Record Consolidation Directive
Date: August 3, 2018
Status: Public Summary Cleared
Archive Source: Greenland Project Internal Review
Summary
Following the formal recognition of the Greenland Containment Structure in early 2017, the primary objective of the program shifted from discovery to record reconciliation.
The structure itself remained untouched.
The priority was understanding how long it had already been known.
Archive Integration
Between late 2017 and mid-2018, classified and semi-classified records from multiple agencies were cross-referenced for the first time under a unified index.
These included:
Naval Arctic patrol archives
Air Force satellite anomaly reports
Geological survey irregularity logs
NATO sensor calibration discrepancies
Civilian academic field notes recovered from closed expeditions
None of these sources identified the structure directly.
All of them described the same geographic coordinates.
Pattern Recognition
When layered chronologically, the records revealed a repeating cycle:
Detection
Dismissal
Reclassification
Loss of reference
The structure had never been erased.
It had simply been renamed repeatedly.
Strategic Conclusion
By August 2018, project leadership formally concluded:
The Greenland structure has been independently rediscovered at least twelve times since 1900.

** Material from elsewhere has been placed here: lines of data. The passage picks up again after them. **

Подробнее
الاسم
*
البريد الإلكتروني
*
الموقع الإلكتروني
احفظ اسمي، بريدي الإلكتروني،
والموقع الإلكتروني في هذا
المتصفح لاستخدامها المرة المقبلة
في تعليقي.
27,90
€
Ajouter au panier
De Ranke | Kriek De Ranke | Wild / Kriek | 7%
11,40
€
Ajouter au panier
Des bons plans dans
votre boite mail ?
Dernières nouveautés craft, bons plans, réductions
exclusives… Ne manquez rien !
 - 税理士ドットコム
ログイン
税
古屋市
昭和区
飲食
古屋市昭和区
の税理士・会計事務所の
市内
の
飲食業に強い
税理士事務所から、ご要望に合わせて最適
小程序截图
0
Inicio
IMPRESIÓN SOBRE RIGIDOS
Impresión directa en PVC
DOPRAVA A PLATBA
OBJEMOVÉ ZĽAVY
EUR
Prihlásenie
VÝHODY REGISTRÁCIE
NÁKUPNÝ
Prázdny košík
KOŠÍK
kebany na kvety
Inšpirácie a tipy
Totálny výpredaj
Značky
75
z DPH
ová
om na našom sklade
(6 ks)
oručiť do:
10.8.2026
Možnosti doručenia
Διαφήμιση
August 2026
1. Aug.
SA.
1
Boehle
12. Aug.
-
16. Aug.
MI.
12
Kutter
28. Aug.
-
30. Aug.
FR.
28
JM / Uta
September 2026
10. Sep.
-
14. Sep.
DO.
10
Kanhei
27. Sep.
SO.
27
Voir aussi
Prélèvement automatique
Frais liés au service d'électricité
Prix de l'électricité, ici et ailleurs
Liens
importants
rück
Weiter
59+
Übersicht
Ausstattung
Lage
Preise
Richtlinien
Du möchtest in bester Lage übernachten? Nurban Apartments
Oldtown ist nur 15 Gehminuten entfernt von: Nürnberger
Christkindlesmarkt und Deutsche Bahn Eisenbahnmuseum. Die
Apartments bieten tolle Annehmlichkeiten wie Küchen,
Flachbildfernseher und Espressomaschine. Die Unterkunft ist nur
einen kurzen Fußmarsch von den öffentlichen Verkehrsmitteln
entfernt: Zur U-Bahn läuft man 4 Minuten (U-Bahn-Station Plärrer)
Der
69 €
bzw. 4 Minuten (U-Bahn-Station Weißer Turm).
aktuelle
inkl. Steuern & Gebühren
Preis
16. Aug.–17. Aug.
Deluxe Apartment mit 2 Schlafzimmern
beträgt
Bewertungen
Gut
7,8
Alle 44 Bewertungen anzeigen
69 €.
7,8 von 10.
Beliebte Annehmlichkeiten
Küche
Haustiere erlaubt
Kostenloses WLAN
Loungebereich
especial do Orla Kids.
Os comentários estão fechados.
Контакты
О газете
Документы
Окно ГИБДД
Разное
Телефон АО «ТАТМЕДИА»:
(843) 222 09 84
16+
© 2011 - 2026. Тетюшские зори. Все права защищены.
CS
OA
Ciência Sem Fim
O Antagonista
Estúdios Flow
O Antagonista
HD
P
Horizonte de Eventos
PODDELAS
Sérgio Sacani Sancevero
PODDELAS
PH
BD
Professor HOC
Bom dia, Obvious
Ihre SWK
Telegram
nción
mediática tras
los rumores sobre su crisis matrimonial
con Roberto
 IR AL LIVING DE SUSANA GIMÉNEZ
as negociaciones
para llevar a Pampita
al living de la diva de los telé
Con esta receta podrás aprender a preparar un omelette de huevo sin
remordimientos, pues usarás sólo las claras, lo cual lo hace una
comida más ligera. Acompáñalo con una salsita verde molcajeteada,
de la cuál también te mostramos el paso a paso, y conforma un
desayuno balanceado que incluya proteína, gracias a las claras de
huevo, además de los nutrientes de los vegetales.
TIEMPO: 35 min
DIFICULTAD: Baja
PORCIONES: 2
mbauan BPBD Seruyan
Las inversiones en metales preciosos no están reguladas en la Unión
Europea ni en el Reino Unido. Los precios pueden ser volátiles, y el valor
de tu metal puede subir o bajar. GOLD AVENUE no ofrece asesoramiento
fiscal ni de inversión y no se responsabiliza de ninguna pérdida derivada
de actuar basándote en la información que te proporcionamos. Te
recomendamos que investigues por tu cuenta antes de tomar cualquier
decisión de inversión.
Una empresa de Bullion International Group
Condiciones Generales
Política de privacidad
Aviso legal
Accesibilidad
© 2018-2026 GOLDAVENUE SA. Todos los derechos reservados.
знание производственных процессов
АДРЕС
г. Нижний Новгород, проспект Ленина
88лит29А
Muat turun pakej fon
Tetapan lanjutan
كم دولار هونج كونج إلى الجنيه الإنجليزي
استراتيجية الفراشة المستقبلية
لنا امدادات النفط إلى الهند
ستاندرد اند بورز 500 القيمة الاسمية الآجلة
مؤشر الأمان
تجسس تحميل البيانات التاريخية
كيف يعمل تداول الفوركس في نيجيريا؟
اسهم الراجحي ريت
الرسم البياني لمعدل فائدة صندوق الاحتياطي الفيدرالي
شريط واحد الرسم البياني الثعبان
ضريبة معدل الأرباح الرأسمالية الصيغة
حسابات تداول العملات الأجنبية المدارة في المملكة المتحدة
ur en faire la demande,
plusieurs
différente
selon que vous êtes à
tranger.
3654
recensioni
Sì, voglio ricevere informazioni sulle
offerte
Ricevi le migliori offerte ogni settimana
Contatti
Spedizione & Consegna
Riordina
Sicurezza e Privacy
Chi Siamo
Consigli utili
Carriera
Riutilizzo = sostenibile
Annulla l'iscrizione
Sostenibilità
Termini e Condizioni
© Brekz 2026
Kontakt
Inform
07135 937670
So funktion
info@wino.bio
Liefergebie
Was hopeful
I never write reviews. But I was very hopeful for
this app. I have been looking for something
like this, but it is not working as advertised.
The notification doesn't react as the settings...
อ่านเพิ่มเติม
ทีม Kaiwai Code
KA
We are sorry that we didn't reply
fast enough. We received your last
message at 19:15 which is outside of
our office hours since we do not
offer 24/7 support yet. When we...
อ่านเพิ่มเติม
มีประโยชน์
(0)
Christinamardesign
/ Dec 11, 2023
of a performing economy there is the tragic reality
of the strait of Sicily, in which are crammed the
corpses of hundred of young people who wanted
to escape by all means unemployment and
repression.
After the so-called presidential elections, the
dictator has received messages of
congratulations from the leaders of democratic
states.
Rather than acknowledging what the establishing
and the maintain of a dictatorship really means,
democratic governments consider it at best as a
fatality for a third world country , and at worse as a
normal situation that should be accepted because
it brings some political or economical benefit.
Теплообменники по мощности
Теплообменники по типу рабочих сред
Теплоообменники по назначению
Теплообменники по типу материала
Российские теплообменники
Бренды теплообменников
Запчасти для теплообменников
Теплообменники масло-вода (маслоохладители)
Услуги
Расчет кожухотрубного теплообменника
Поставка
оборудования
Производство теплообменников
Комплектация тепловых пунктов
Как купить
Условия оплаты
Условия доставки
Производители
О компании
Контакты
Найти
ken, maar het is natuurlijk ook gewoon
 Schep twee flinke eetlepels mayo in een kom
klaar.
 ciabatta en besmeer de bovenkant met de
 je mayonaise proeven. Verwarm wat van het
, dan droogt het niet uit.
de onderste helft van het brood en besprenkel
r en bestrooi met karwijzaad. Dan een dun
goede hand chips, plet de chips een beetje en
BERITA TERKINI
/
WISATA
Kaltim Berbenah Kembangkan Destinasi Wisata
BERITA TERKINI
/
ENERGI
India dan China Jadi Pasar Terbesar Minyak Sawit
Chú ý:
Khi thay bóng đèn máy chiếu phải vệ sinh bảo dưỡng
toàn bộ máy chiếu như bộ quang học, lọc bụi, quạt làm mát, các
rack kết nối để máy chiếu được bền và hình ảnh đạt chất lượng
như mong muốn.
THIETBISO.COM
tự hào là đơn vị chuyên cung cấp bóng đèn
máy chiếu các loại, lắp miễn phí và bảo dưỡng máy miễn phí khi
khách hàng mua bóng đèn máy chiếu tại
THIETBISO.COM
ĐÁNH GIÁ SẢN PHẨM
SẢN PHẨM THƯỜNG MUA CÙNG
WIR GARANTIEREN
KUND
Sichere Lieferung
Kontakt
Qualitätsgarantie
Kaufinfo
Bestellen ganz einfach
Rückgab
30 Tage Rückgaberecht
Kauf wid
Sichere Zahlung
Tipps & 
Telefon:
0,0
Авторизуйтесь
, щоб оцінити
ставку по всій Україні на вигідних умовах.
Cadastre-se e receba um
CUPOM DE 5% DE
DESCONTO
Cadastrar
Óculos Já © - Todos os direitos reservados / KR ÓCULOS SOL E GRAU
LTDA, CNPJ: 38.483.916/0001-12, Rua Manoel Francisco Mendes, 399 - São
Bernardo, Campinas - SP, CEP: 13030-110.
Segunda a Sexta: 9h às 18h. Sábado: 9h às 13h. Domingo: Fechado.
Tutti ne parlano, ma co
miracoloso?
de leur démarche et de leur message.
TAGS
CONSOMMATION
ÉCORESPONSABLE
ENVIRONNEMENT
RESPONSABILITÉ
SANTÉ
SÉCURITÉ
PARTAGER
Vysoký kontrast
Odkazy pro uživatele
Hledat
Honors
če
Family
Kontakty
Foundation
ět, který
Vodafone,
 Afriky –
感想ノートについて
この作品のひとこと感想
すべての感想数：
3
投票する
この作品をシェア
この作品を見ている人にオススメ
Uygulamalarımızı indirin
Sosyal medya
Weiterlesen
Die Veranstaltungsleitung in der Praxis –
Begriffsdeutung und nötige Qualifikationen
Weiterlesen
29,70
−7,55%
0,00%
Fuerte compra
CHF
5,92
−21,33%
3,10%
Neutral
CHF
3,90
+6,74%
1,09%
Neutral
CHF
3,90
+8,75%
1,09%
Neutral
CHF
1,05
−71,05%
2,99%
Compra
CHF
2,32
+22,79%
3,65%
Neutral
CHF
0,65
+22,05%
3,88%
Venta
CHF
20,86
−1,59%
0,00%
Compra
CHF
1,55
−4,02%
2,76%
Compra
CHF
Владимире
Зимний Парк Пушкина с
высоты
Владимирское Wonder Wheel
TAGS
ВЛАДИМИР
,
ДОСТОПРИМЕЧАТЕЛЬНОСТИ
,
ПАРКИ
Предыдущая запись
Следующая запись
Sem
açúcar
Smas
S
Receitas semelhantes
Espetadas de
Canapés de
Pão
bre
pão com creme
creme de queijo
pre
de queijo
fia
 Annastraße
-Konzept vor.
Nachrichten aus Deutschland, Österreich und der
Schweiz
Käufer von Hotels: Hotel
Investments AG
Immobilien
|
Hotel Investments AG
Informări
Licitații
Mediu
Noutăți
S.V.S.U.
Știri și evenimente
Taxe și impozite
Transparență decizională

Each rediscovery was treated as a new anomaly.
None were linked.
Administrative Directive
A consolidation order was issued to:
Prevent future renaming of the site
Standardize all references under a single designation
Classify the structure as a standing strategic anomaly
Prohibit physical interference pending historical analysis
The structure was officially listed as:
Greenland Containment Structure — Primary Node
Closing Note
The Admiral’s closing comment on the directive reads:
“We are not studying a mystery.
We are studying our own inability to remember.”